• _Task requirements_
Return every line from the records below in which the word "desired" is found.

• _Listed records_
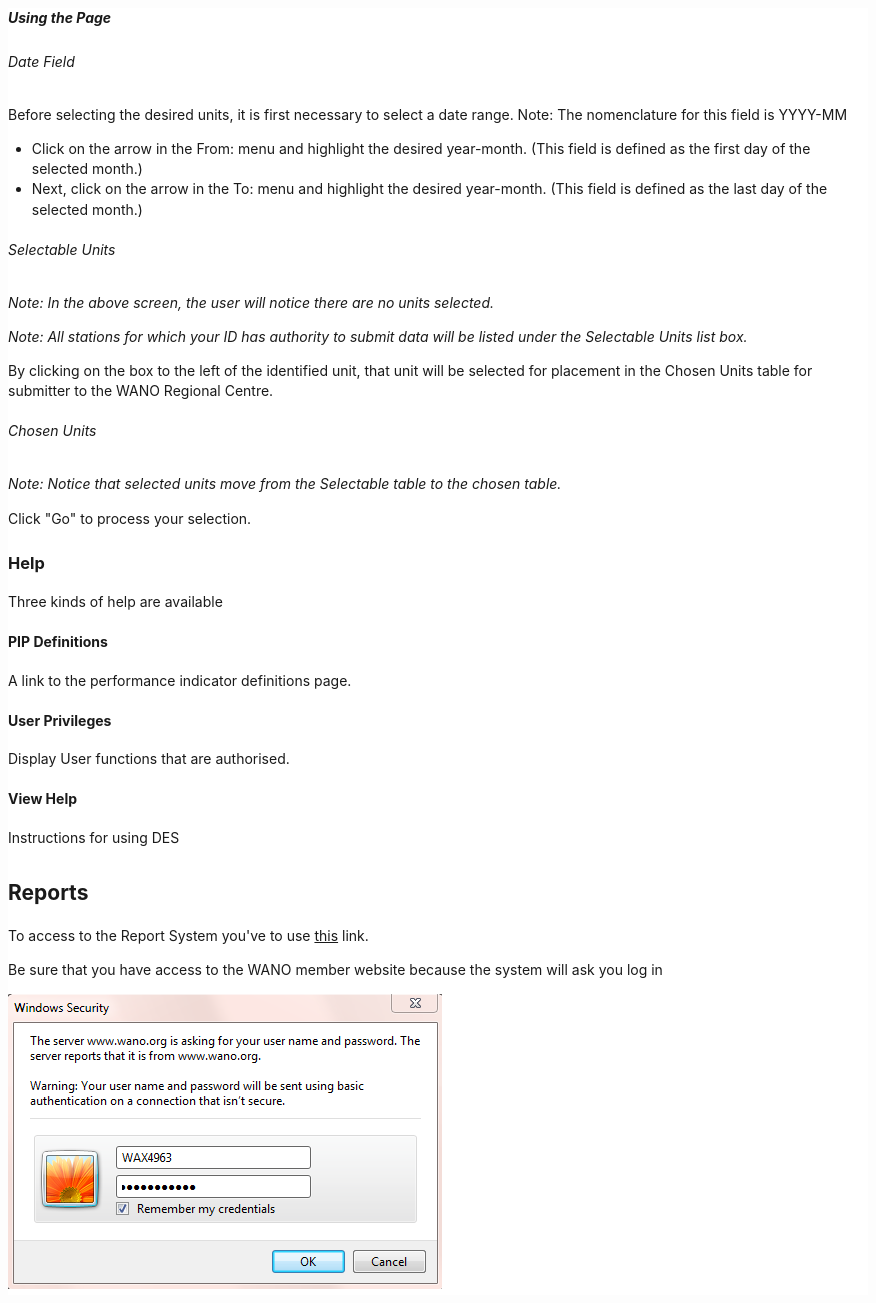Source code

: ##### Using the Page

###### Date Field

Before selecting the desired units, it is first necessary to select a
date range. Note: The nomenclature for this field is YYYY-MM

- Click on the arrow in the From: menu and highlight the desired year-month. (This field is defined as the first day of the selected month.)
- Next, click on the arrow in the To: menu and highlight the desired year-month. (This field is defined as the last day of the selected month.)

###### Selectable Units

_Note: In the above screen, the user will notice there are no units
 selected._

_Note: All stations for which your ID has authority to submit data will be listed under the Selectable Units list box._

By clicking on the box to the left of the identified unit, that unit will be selected for placement in the Chosen Units table for submitter to the WANO Regional Centre.

###### Chosen Units

_Note: Notice that selected units move from the Selectable table to the chosen table._

Click "Go" to process your selection.

### Help

Three kinds of help are available

#### PIP Definitions

A link to the performance indicator definitions page.

#### User Privileges

Display User functions that are authorised.

#### View Help

Instructions for using DES

## Reports

To access to the Report System you've to use
[this](http://www.wano.org/xwp10webapp/Confidentiality.aspx) link.

Be sure that you have access to the WANO member website because the system will ask you log in

![](pic/login.PNG)
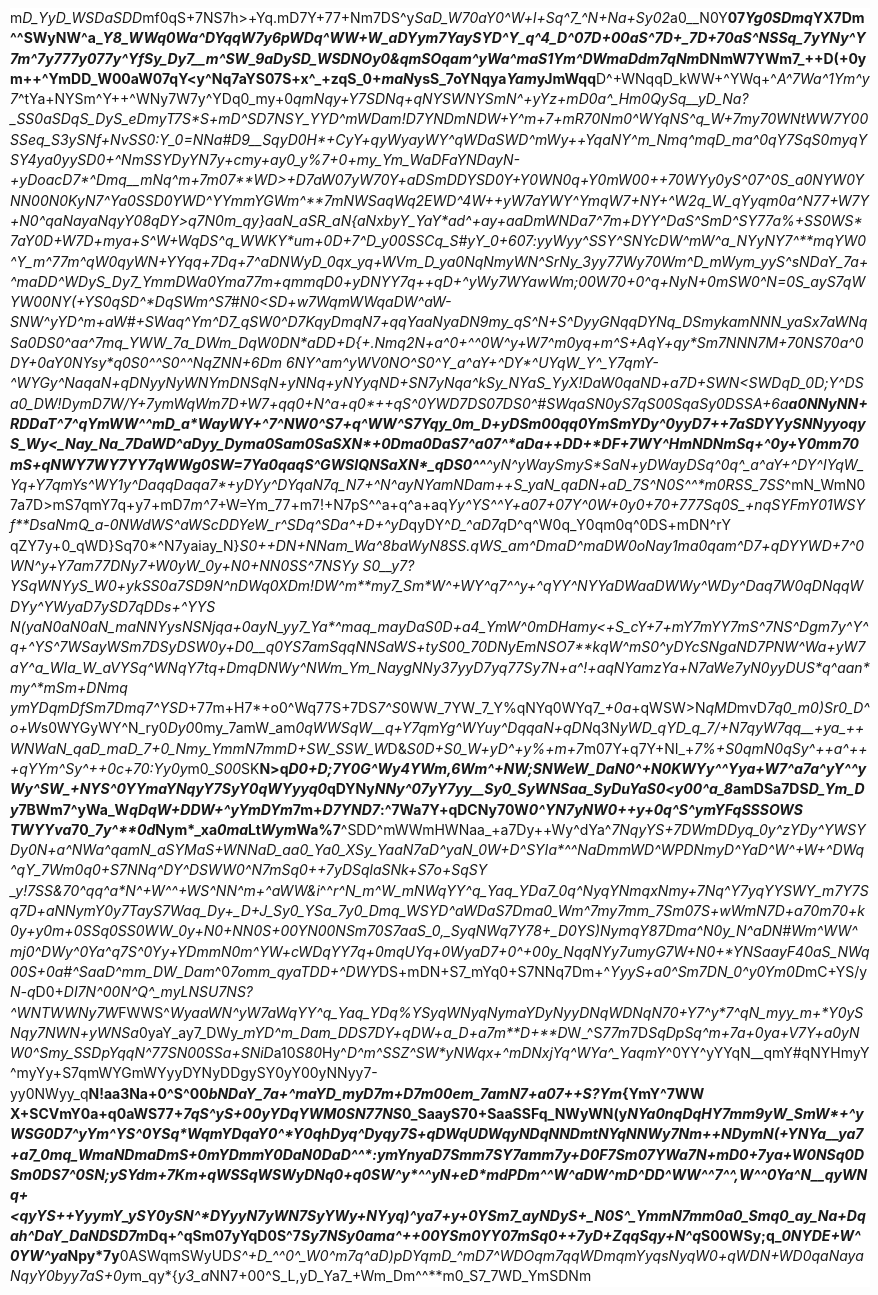 m*D_YyD_WSDaSDD*mf0qS+7NS7h>+Yq.mD7Y+77+Nm7DS^y*SaD_W70aY0^W+*l+Sq^7*_^N+Na+Sy02*a0__N0Y**07*Yg0SDmq*YX7Dm^^SWyNW^a_*Y8_WWq0Wa^DYqqW7y6pWDq^WW+*W_aDYym7YaySYD^Y_q^4_D^07D+00aS^7D+_7D+70aS^NSSq_7y*YNy^Y7m^_7y777y077y^YfSy_Dy7__m^_*SW_9a*DySD_WSDNOy0&qmSOqam^yWa^maS1Ym^DWmaDdm7qNm*DNmW7YWm7_++D(+0ym++^YmDD_W00aW07qY<y^Nq7aYS07S+x^_+zqS_0+*maN*ysS_7oYNqya*Yam*yJmWqq**D^+WNqqD_kWW+^YWq+^*A^7Wa^1Ym^y7*^tYa+NYSm^Y++^WNy7W7y^YDq0_my+0*qmNqy+Y7SDNq+qNYSWNYSmN^+yYz+mD0a^_Hm0QySq__yD_Na?_SS*_0aSDqS_DyS_eDmyT7S*_S+mD^SD7NSY_Y*YD^mWDam!D7YND*mNDW+Y^m+_7+mR70Nm0^WYqNS^q_W+7m*y70WNtWW*7*Y*00SSeq_S3ySNf+_NvSS0:Y_0=NNa#D_*9__Sqy*D0H*+CyY+qyWyayWY^qWDaSWD^mWy++YqaNY^m_Nmq^_mqD_ma^_0qY7SqS0myqY*S*Y4ya0yySD0+^NmSSYDyYN7y+cmy+__ay0_y%_7+0_+my_Y*m_W*aDFaYNDayN-+yDoacD7*^D*mq__mNq^m+7*m07**WD>+D7aW07yW70Y+aDSmDDYSD0Y+Y0*WN0q+Y0mW00++70WYy0yS^07*^0S_a0NYW0YNN00N0KyN7^Y*a0SSD0YWD^Y*Ymm*YG*Wm^**7mNWSaqWq2EWD^4W++yW7aYWY^*Ymq*W7+NY+^*W2q_W_q*Yyqm0a^N77+W7Y+N0^qaNayaNqyY08qDY>q7N0*m_qy*}*aaN_aSR_a*N{aNxbyY_YaY_*ad^+ay_+aaDmWND*a7^7m+DYY^Da*S^SmD^*SY77*a%+SS0WS*7aY0D_+W7D+mya+S^W+WqDS^q_WWKY*_um+_0D+7^D_y00SSCq_S#yY_0+*607*:yy*Wyy*_^SSY^SNYcDW^m*W^a_NYyNY7^**mqYW0^Y_m^77m^qW0qyWN+YYqq+7Dq+7^aDNWyD_0qx_yq+WVm_D_ya0Nq*NmyWN^SrN*y_3yy77Wy70Wm^D_m*_Wym_yyS_^*sNDaY_7a+^maDD^W*DyS_Dy*7_YmmDWa*0Yma77m+qmmqD0+yDNYY7q++qD+*^yWy7WYawWm;00*W70+0^q+NyN+*0mSW0^N=0*S_ayS7qWYW00NY(+YS0qSD^**Dq*SWm^S7#N*0<SD+w7WqmWWqaD*W^aW*-SNW^yYD^m*+a*W#+SWaq^Ym^D7_qSW0^D7KqyDmqN7+qqY*aaNyaDN9my_qS^N+S^DyyGNqqDYNq_DSmyk*amNN*N_yaSx7aWNqSa0DS0^aa^_7mq_YWW_7a_DWm_DqW0DN*aDD+*D{+*.Nmq2N+a^0+^^0W_^y+W7^m0yq+m^S+AqY+qy*Sm7NNN7M+70NS70a_^0DY+0a*Y0*NYsy*_q0S0^^S0^^NqZNN+6D*m 6NY^a*m^yW*V0NO^S*0^Y_a^aY+^DY*^UY*qW_Y^_Y7qmY-^WYGy^NaqaN+qDN*yyN*yWNYmDNSq*N+yNNq+yNYyqND+SN7y*Nqa^kSy_NYaS_YyX!DaW0qaND+a7D+SWN<SWDq*D_0*D;Y*^DSa0_DW!Dy*mD7W*_/Y+7ymWqWm7D_+W7_+qq0+N^a+q0*++q*S^0YWD7DS07DS0^#SWqaSN0yS7q*S00S*qaS*y0DSSA+__6a**a0NNyNN+RDDaT^*7^q*YmWW^^mD_a*_WayWY+^*7^NW0^S7+q^WW^S7Yqy_0m_D*+yDSm00qq0YmSmYDy^0*yyD7++7aSDYYySNNyyoqyS_Wy<_Nay_Na_7DaWD^a*Dyy_Dyma0Sam0SaSXN*+0Dma0DaS7^a07^*aDa++DD+*DF+*7W*Y^HmNDNmSq_+^0y+Y0mm70mS+qNWY7*WY7YY7qWWg0SW=7Y*a0q*aqS*^GWSIQNSaXN*_qDS0^^**^y*N^yWayS*myS*SaN_+yDWayD*Sq^*0q^_a^aY+^DY*^IY*qW_Yq+Y7qmYs^WY1y^DaqqDaqa7*+yDYy^DYqaN7q_N7+^N^ayNYamNDam_++S_yaN_qaDN+aD_7S^N0S^_^*m0RSS_7SS_^mN_WmN07a7D>mS7qmY7q+y7+mD7*m^7*+W=Ym_77+m7!+N7pS^^a+q^a+aq*Yy^YS^^Y+a07+_07Y^0W+0y0+70_+777Sq0S_+nqSYFmY01WSYf**DsaNmQ_*a-0NWdW*S^aWScDDYeW_r^SDq^SDa^+D+^yD*qyDY^*D_^aD7q*D^q^W0q_Y0qm0q^0DS+mDN^rY qZY7y+0_qWD}Sq70*^N7yaiay_N}*S0++DN+*NN*am_Wa^8ba*__WyN8SS.qWS_am^DmaD^_maD*W0oNay1ma0qam^D7+qDYYWD+*7^0WN^y+Y7am77DNy7+W*0yW_0y+N0+NN0SS^7NSYy S*0__y7?YSqWNYyS_W0+*ykSS0a7SD9N*^nDWq0XDm!DW^m**my7_Sm_*W^+WY^q7^^y_+^qYY^NYYaDWaaDWWy^WDy^Daq7W0qDNqqWDYy^YWyaD7ySD7qDDs+^YYS N(yaN0*aN0aN_maNNYy*sNSNjqa+0ayN_yy7_Ya*^maq_mayDaS0D+a4_YmW^0mDHamy<+*S_cY+7+mY7mYY7mS^7NS^Dgm7y^Y^q*+_^YS^7WSayWSm7DS*yDSW0y+D0__q0YS7amSqqNNSaWS+ty*S00_70DNyEmNSO7**kqW^mS*0^yDYcSNgaND7PNW*^_Wa+yW7a*Y^a_WIa_W_aVYSq^WNqY7tq+DmqDNWy^NWm_Y*m_NaygNNy37yyD7yq77Sy7N+a^!+aqNYamzYa+N7aWe7yN0yyDUS*q^aan_*my^*mS_*m+DNmq ymYDqmDfSm7D*mq7^YSD_+77m+H7*+o0^Wq77S+7DS*7^S*0WW_7YW_7_Y%qNYq0WYq7_*+0a*+qWSW>N*qMD*mvD*7q0_m0)Sr0_D^o+W*s0WYGyWY^N_ry0*Dy0*0my_7amW_am*0qWWSqW__q+Y7qmYg^WYuy^DqqaN+qDN*q3N*yWD_qYD_q_7/+N7qyW7qq__+ya_++WNWaN_qaD_maD_7+0_Nmy_YmmN7mmD+SW_SSW_W*D&*S0D+S0_W+yD^+y%+m+7*m07Y+q7Y+NI_+*7%+S0qmN0qSy^++a^+++qYYm^_Sy^_++0c+70:Yy0y*m0_*S00*SK**N>q*D0+*D;7Y0G^Wy4YWm,6Wm^+NW;SNWeW_Da*N0^+N0KWYy^^Yya+W7^a7a^yY^^yWy^SW_+NYS^0YYmaYNqyY7SyY0qWYyyq0*qDYNy*NNy^07yY7yy__Sy0_SyWNSaa_SyDuYaS0<y00^a_8*amDSa7DS*D_Ym_Dy*7BWm7^yWa_W*qDqW+DDW+^yYmDYm*7m+*D7YND7*:^7Wa7Y+qDCNy70W*0^YN7yNW0++_y_+0q^S^ymYFqSSSOWS TWYYva*70_*7y^**0d*Nym*_xa*0ma*Lt*Wym*Wa%7**^SDD^mWWmHWNaa_+a7Dy++Wy^dYa^_7NqyYS+7DWmDDyq_0y^zYDy^YWS*YDy0N+a^NWa^_qamN_aSYMaS_*+WNNaD_aa0_Ya0_XSy_YaaN7aD^yaN_0W+D^SYIa*^^Na*DmmWD^WPDNmyD^YaD^*W^+W+^DWq^qY_7Wm0q0+S7NNq^DY^DSWW0^N*7mSq0++7yDSqlaSNk+S7o+*Sq*SY _*y!7SS&7*0^q*q^a*N^+W^^+WS^*NN^m*+^aWW&i_^^**r^N_m^*W_mNW*qYY^q_Yaq_YDa7_0q^NyqYNmqxNmy+7Nq^Y7yqYYSWY_m7Y7Sq7D+aNNymY0y7TayS7Waq_Dy+_D+J_Sy0_YSa_7y0_Dmq_WSYD^aWDaS7Dma0_Wm*^7my7mm_7Sm07S+*wWmN7D+a70m*70+k0y+y0m+_0SSq0SS*0WW_0y+N0+NN0S+00YN00NSm70S7aaS_0,_SyqNWq7Y78+_D0Y*S)N*ymq*Y87Dma^N0y_N_^aDN#*Wm^WW^mj*0^DWy^0Ya^q7S^0Yy+YDmmN*0m^YW+cWDqYY7q+0mqUY*q+0WyaD7+_0^+*00y_Nq*qNYy7umyG7W+N0+*YNSaa_*yF40aS_NWq00S+0*a#^SaaD^mm_DW_Dam*^0*7omm_qyaTDD+^DWY*DS+mDN+S7_mYq0+S7NNq7Dm+^*YyyS+a0^Sm7DN_0^*y0Y*m0D*mC+YS/y*N-q*D0+*DI7N^00N^Q^_myLNSU7NS?^WNTWWNy7W*FWWS^_WyaaWN^yW7a*W*qYY^q_Yaq_YDq%YSyqWNyqNymaYDy*Nyy*DNqWDNqN70+Y7^y*7^qN_myy_m+*Y0ySNqy7N_*WN+yWNSa*0yaY_ay7_DWy_*mYD^m_Dam_DDS7DY+qDW+a_D+a7m**D+**D*W_^S*77m*7D*SqDpSq^m+_7a+0ya+V7Y+a0yNW0^Smy_SSDpYqqN_^77SN00SSa+SNiD*a10*S80*Hy^*D^m*_^SSZ^SW*yNWqx_*+^mDNxjYq^WYa^_YaqmY*^0YY^yYYqN__qmY#qNYHmyY^myYy+S7qmWYGmWYyyDYNyDDgySY0yY00yNNyy7-yy0NWyy_q**N!aa3Na+0^S^00*bNDaY_7a+^maYD_myD7m+D7m00em_7amN7+a07++S?Ym*{YmY^7WW X+SCVmY0a+q0aWS77+*7qS^yS+00yYDqYWM0SN77NS*0_SaayS70+SaaSSFq_NWyWN(y*NYa0*_nqDqHY*7mm*9yW_SmW*+^yWSG0D7^yYm^_YS^0YSq*_WqmYDqaY0^*Y0qhDyq^Dyqy7S+qDWqUDWqyNDqNNDmtNYqNNWy7Nm++NDymN(+YNYa__ya7_+a7_0mq_WmaNDmaDmS+_0mYDmmY0DaN0DaD^^*_:ymYnyaD7Smm7S*Y7amm7y+*D0*F7Sm07YWa7N+mD0+7ya+W0NSq0DSm0DS7^0SN;ySYdm+7Km*+qWSSqWSWyDN*q0*+q0SW^y*^^yN+eD*mdPDm^^*W^aDW^m*D^*DD^WW^^_7^^,W^^0Ya^N__qyWNq+_<qyYS++YyymY_ySY0ySN*^*DYyyN7yWN7SyYWy+NYyq)^ya7+y+0YSm7_ayNDyS_+*_N0S^_YmmN7mm0*a0_Smq0_ay_Na+Dqah^DaY_DaND_*SD7m*Dq+^qSm07yYqD0S^7*Sy7NSy0ama^++00YSm0YY07mSq0++7yD+ZqqSqy+N^q*S00WSy;q_*0NYDE+W^0YW^ya*Npy*7y**0ASWqmSWyUD*S^+D_^^*0^_W0^m7q^aD*)pDYqmD_^mD7^WDOqm7qqWDmqmYyqsNyqW0+qWDN+WD0qaNayaNqyY0byy7aS+0y*m_qy*{*y3_a*NN7+00^S_L,yD_Ya7_+Wm_Dm^^**m0_S7_7WD_YmSDNm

• _Written response_
Before selecting the desired units, it is first necessary to select a
- Click on the arrow in the From: menu and highlight the desired year-month. (This field is defined as the first day of the selected month.)
- Next, click on the arrow in the To: menu and highlight the desired year-month. (This field is defined as the last day of the selected month.)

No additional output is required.